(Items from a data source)
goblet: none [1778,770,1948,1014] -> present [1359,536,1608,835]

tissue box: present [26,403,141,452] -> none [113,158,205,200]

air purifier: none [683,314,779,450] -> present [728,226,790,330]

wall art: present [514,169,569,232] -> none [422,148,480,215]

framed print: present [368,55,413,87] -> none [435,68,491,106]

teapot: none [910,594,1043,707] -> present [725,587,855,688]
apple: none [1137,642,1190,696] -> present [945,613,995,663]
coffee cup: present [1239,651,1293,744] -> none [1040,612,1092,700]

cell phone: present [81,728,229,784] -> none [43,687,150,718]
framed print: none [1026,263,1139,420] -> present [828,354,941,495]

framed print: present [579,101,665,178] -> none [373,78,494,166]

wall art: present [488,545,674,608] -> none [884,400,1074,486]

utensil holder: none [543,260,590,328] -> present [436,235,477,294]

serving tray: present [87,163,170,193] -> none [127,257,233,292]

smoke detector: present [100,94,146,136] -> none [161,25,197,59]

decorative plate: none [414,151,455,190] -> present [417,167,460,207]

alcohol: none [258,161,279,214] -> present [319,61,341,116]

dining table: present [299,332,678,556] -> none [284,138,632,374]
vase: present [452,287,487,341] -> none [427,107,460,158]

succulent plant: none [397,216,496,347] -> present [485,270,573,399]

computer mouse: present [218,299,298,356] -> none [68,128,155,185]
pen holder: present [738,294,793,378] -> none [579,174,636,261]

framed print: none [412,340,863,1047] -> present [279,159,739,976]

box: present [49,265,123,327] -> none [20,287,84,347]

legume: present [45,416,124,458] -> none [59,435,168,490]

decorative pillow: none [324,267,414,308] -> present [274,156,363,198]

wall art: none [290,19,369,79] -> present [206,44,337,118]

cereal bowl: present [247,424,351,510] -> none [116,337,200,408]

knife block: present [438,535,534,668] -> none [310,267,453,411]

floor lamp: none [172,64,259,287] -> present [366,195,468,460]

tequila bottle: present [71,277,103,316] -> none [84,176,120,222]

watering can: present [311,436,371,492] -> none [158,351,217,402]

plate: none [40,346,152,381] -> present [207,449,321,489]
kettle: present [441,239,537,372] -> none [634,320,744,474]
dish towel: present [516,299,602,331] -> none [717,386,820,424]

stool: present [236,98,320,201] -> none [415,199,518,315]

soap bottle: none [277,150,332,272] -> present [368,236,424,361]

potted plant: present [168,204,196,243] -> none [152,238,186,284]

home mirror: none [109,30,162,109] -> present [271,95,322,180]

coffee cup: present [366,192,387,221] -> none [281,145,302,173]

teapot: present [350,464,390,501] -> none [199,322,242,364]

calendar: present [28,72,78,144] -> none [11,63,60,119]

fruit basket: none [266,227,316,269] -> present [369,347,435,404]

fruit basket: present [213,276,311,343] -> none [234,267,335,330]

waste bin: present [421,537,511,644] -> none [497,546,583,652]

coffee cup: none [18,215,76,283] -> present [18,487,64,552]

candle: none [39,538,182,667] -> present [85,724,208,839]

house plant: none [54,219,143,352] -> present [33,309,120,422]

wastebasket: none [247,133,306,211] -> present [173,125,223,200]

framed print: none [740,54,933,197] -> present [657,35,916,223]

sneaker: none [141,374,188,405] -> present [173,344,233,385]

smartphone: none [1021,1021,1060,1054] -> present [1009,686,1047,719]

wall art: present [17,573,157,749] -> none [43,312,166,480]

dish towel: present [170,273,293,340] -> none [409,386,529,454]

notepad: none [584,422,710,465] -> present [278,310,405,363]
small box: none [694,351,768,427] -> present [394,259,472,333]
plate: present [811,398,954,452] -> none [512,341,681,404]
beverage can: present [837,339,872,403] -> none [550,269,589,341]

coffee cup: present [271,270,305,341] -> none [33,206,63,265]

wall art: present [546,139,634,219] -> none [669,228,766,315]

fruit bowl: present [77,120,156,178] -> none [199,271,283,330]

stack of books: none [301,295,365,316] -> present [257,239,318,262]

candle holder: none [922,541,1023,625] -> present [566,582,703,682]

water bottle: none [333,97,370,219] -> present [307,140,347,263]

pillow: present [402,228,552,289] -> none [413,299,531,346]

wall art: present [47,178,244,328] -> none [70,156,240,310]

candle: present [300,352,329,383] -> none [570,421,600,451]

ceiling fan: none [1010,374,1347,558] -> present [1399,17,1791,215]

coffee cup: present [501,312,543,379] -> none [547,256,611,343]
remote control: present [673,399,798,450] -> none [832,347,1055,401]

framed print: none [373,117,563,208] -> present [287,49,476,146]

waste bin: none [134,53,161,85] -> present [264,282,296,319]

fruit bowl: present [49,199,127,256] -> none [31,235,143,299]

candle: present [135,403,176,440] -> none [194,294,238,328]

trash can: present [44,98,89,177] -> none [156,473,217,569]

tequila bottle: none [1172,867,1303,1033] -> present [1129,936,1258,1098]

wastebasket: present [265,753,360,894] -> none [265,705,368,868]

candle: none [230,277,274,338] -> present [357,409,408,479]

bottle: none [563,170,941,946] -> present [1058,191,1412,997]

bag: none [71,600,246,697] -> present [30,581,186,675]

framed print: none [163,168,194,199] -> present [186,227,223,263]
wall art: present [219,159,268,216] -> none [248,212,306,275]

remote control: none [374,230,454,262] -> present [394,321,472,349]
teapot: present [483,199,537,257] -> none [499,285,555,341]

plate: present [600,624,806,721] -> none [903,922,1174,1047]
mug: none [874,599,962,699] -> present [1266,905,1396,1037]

_ASSIGNMENT_
Copy every line of the data that carries the word "framed".

_FINISHED EXERCISE_
framed print: present [368,55,413,87] -> none [435,68,491,106]
framed print: none [1026,263,1139,420] -> present [828,354,941,495]
framed print: present [579,101,665,178] -> none [373,78,494,166]
framed print: none [412,340,863,1047] -> present [279,159,739,976]
framed print: none [740,54,933,197] -> present [657,35,916,223]
framed print: none [373,117,563,208] -> present [287,49,476,146]
framed print: none [163,168,194,199] -> present [186,227,223,263]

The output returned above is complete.